页交换（Swapping）一直是内核内存管理子系统中不太受人待见的那个模块。大家总是认为，一旦系统开始运行页交换，说明整体性能已经下降到了很糟糕的程度，所以再花太多的精力去优化页交换似乎也就没有什么太大的意义了。可是，随着快速固态存储（solid-state storage）设备的快速普及，这种想法正在发生改变，大家再次对页交换变得感兴趣起来。在 2017 年的 Linux 存储，文件系统和内存管理峰会（Linux Storage, Filesystem, and Memory-Management Summit，简称 LSFMM）上，Tim Chen 在内存管理分会场主持了一次会议，讨论了可以改进页交换性能的各种方法。

Chen has been working on swapping performance for a while; the first set of swap scalability patches has already been merged. His next priority is improving swap readahead performance. This mechanism, which tries to read pages from swap ahead of an anticipated need for them, currently reads pages back in the order in which they were swapped out. This, he noted, is not necessarily the best order and, with mixed access patterns, performance can be poor.

Chen 多年来一直致力于改进页交换的性能；他所提交的第一组提高页交换可扩展性（scalability）的补丁已经被合入内核主线。下一个他将优先处理的事项是提高页交换的预读（readahead）性能（这里所谓的预读，是指通过预测，在某些备份在交换设备上的内容可能被使用之前，将它们提前读取出来）。当前的预读机制按照页框当初被换出（swap out）的顺序将其重新读回内存。Chen 指出，这种处理顺序并不是最好的选择，特别地当换出访问呈现出随机性时，性能反而会变差。

The recently submitted VMA-based swap readahead patches try to improve readahead performance by watching the swap-in behavior of each virtual memory area (VMA). If it appears that memory is being accessed in a serial fashion, the readahead window is increased in the hope of bringing in more pages before they are needed. For random patterns, instead, readahead has little value, so the window is reduced.

最近提交的基于 VMA 的页交换预读补丁尝试通过持续跟踪每个虚拟内存区域（virtual memory area，简称 VMA）的换入（swap-in）行为来提高预读性能。如果看起来内存正在被连续地（在虚拟地址上）读入，则增加预读窗口，以便在实际需要之前提前准备好更多内存页。相反，如果发现读入呈现随机模式，则说明预读并不会带来什么好处，因此就减小预读窗口。

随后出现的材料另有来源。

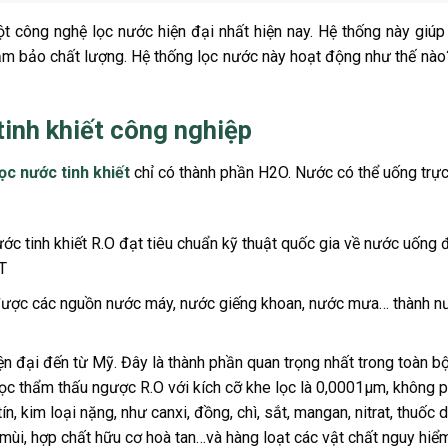
ột công nghệ lọc nước hiện đại nhất hiện nay. Hệ thống này giú
ảm bảo chất lượng. Hệ thống lọc nước này hoạt động như thế nà
tinh khiết công nghiệp
ọc nước tinh khiết
chỉ có thành phần H2O. Nước có thể uống trực
ước tinh khiết R.O đạt tiêu chuẩn kỹ thuật quốc gia về nước uống
T
ý được các nguồn nước máy, nước giếng khoan, nước mưa… thành n
 đại đến từ Mỹ. Đây là thành phần quan trọng nhất trong toàn b
lọc thẩm thấu ngược R.O với kích cỡ khe lọc là 0,0001µm, không 
, kim loại nặng, như canxi, đồng, chì, sắt, mangan, nitrat, thuốc d
o, mùi, hợp chất hữu cơ hoà tan…và hàng loạt các vật chất nguy hiể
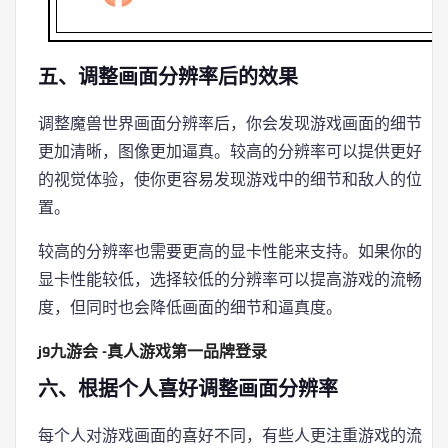
五、调整画面分辨率后的效果
调整魔兽世界画面分辨率后，你会发现游戏画面的细节
更加清晰，图像更加逼真。较高的分辨率可以提供更好
的视觉体验，使你更容易发现游戏中的细节和敌人的位
置。
较高的分辨率也需要更高的显卡性能来支持。如果你的
显卡性能较低，选择较低的分辨率可以提高游戏的流畅
度，但同时也会降低画面的细节和逼真度。
j9九游会 -真人游戏第一品牌登录
六、根据个人喜好调整画面分辨率
每个人对游戏画面的喜好不同，有些人更注重游戏的流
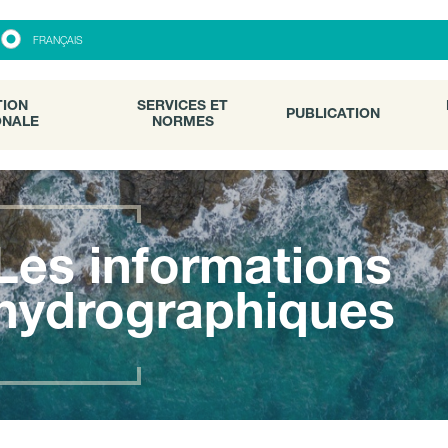
ON
SERVICES ET
PUBLICATION
FRANÇAIS
ALE
NORMES
TION
SERVICES ET
PUBLICATION
ONALE
NORMES
Les informations
hydrographiques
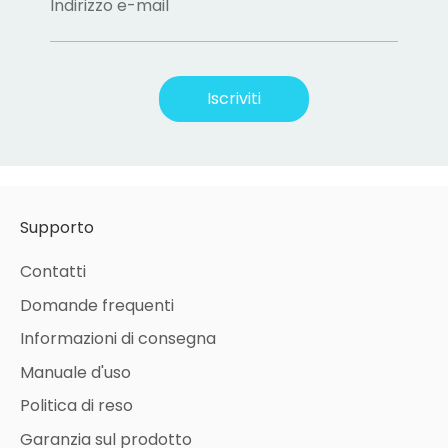
Indirizzo e-mail
Iscriviti
Supporto
Contatti
Domande frequenti
Informazioni di consegna
Manuale d'uso
Politica di reso
Garanzia sul prodotto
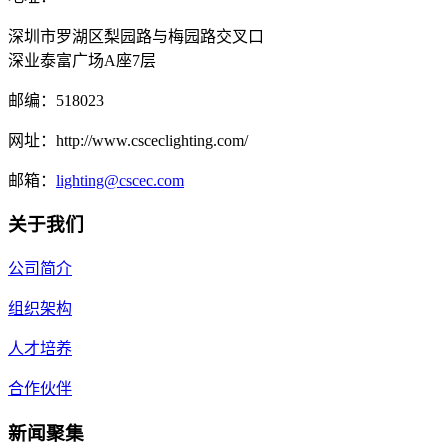
深圳市罗湖区梨园路与梅园路交叉口
深业泰富广场A座7层
邮编：
518023
网址：
http://www.csceclighting.com/
邮箱：
lighting@cscec.com
关于我们
公司简介
组织架构
人才培养
合作伙伴
新闻聚集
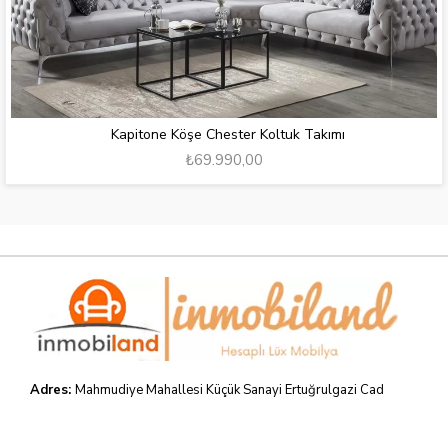
Kapitone Köşe Chester Koltuk Takımı
₺69.990,00
Adres:
Mahmudiye Mahallesi Küçük Sanayi Ertuğrulgazi Cad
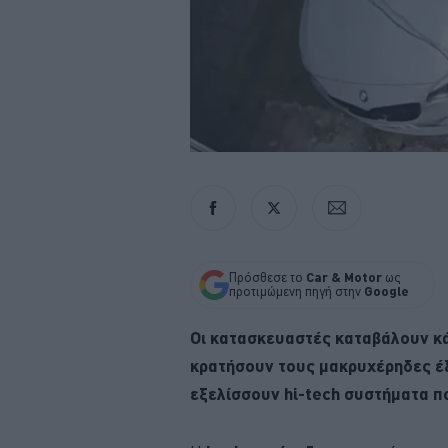
Πρόσθεσε το
Car & Motor
ως
προτιμώμενη πηγή στην
Google
Οι κατασκευαστές καταβάλουν κ
κρατήσουν τους μακρυχέρηδες έξ
εξελίσσουν hi-tech συστήματα π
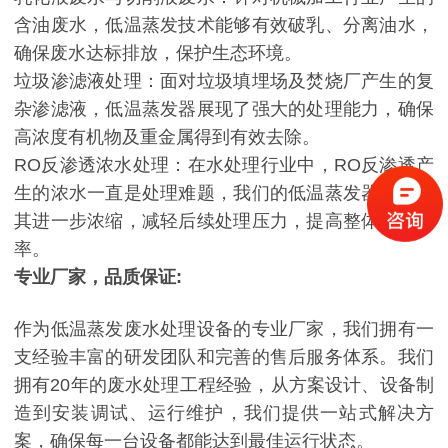
含油废水，低温蒸发技术能够有效破乳、分离油水，
确保废水达标排放，保护生态环境。
垃圾渗滤液处理：面对垃圾填埋场及焚烧厂产生的复
杂渗滤液，低温蒸发器展现了强大的处理能力，确保
高浓度有机物及重金属得到有效去除。
RO反渗透浓水处理：在水处理行业中，RO反渗透产
生的浓水一直是处理难题，我们的低温蒸发器能够将
其进一步浓缩，减轻后续处理压力，提高整体处理效
率。
专业厂家，品质保证:
作为低温蒸发废水处理设备的专业厂家，我们拥有一
支经验丰富的研发团队和完善的售后服务体系。我们
拥有20年的废水处理工程经验，从方案设计、设备制
造到安装调试、运行维护，我们提供一站式解决方
案，确保每一台设备都能达到最佳运行状态。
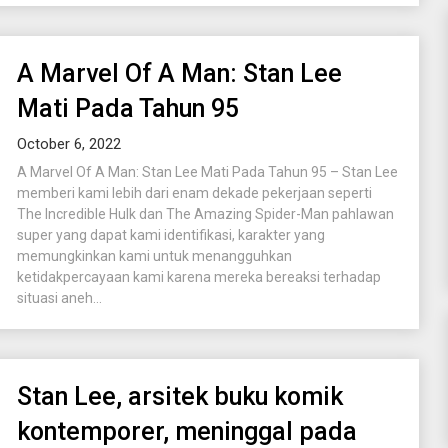
A Marvel Of A Man: Stan Lee
Mati Pada Tahun 95
October 6, 2022
A Marvel Of A Man: Stan Lee Mati Pada Tahun 95 – Stan Lee
memberi kami lebih dari enam dekade pekerjaan seperti
The Incredible Hulk dan The Amazing Spider-Man pahlawan
super yang dapat kami identifikasi, karakter yang
memungkinkan kami untuk menangguhkan
ketidakpercayaan kami karena mereka bereaksi terhadap
situasi aneh...
Stan Lee, arsitek buku komik
kontemporer, meninggal pada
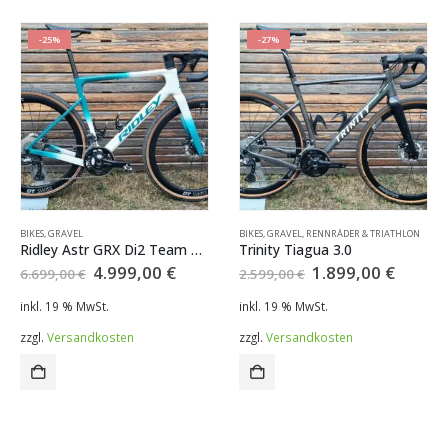
-25%
-27%
BIKES
,
GRAVEL
BIKES
,
GRAVEL
,
RENNRÄDER & TRIATHLON
Ridley Astr GRX Di2 Team Edition
Trinity Tiagua 3.0
ller
Ursprünglicher
Aktueller
Ursprünglicher
Aktuel
4.999,00
€
1.899,00
€
6.699,00
€
2.599,00
€
Preis
Preis
Preis
Preis
war:
ist:
war:
ist:
inkl. 19 % MwSt.
inkl. 19 % MwSt.
,00 €.
6.699,00 €
4.999,00 €.
2.599,00 €
1.899,
zzgl.
Versandkosten
zzgl.
Versandkosten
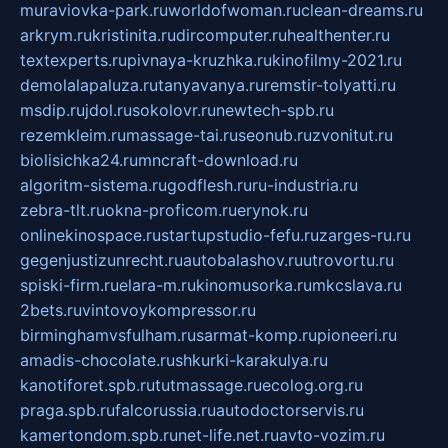
muraviovka-park.ru
worldofwoman.ru
clean-dreams.ru
arkrym.ru
kristinita.ru
dircomputer.ru
healthenter.ru
textexperts.ru
pivnaya-kruzhka.ru
kinofilmy-2021.ru
demolalapaluza.ru
tanyavanya.ru
remstir-tolyatti.ru
msdip.ru
jdol.ru
sokolovr.ru
newtech-spb.ru
rezemkleim.ru
massage-tai.ru
seonub.ru
zvonitut.ru
biolisichka24.ru
mncraft-download.ru
algoritm-sistema.ru
godflesh.ru
ru-industria.ru
zebra-tlt.ru
okna-proficom.ru
erynok.ru
onlinekinospace.ru
startupstudio-fefu.ru
zarges-ru.ru
gegenjustizunrecht.ru
autobalashov.ru
utrovortu.ru
spiski-firm.ru
elara-m.ru
kinomusorka.ru
mkcslava.ru
2bets.ru
vintovoykompressor.ru
birminghamvsfulham.ru
sarmat-komp.ru
pioneeri.ru
amadis-chocolate.ru
shkurki-karakulya.ru
kanotiforet.spb.ru
tutmassage.ru
ecolog.org.ru
praga.spb.ru
falcorussia.ru
autodoctorservis.ru
kamertondom.spb.ru
net-life.net.ru
avto-vozim.ru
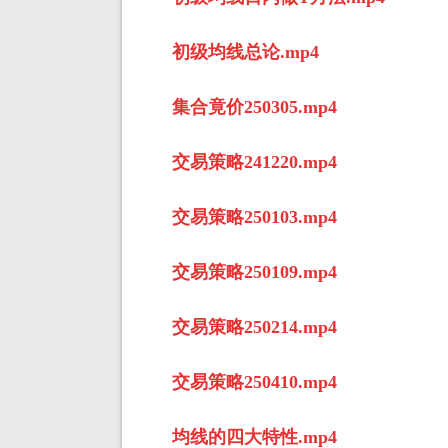
初级均线总论.mp4
集合竟价250305.mp4
交易策略241220.mp4
交易策略250103.mp4
交易策略250109.mp4
交易策略250214.mp4
交易策略250410.mp4
均线的四大特性.mp4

Rik van Riel noted that the current readahead algorithm was designed for rotational media and asked how well the VMA-based mechanism works on such devices. Chen, with visible embarrassment, said that this hasn’t been tried. Van Riel added that, with rotational devices, a group of adjacent blocks can be read as quickly as a single block can, so it makes sense to speculatively read extra data. The same is not true for solid-state storage. So, he suggested, it might make sense for the readahead code to see which type of device is hosting the swap space and change its behavior accordingly.

Tim Chen

Rik van Riel 指出，目前的预读算法是专门针对马达驱动的机械硬盘设计的，为此他特意询问基于 VMA 的预读机制在这类设备上的工作情况如何。略显尴尬的 Chen 回答说，他们还没有在机械硬盘上测试过（译者注，从他提交的测试报告上可以看出，其测试使用的 Swap 设备是 NVMe disk）。Van Riel 补充说，在传统的机械硬盘上，可以像读取单个块一样快速地读取一组相邻的块，因此（按照原先的处理方式）预读额外数据是有意义的。但这对于固态存储设备情况却不一样（译者注，固态存储设备本身读取和存放数据就是随机的）。因此，他建议，对于预读代码来说，最好通过判断交换空间位于哪种类型的设备上并相应地改变其行为。（译者注，基于 VMA 的页交换预读补丁随 4.14 合入内核主线，由于该方法对于传统的硬盘会引入额外的开销，所以内核提供了一个运行期配置 /sys/kernel/mm/swap/vma_ra_enabled 来手动使能该特性。具体参考修改提交 “mm, swap: VMA based swap readahead” 和 “mm, swap: add sysfs interface for VMA based swap readahead”。）

Matthew Wilcox, instead, said that the real problem might be at swap-out time. Pages are swapped based on their position on the least-recently-used (LRU) lists, which may not reflect the order in which they will be needed again. He said that, perhaps, writes to swap could be buffered; swapped pages would go into a “victim cache” and sorted before being written to storage. The value of this approach wasn’t clear to everybody in the room, though, given that access patterns can change over time.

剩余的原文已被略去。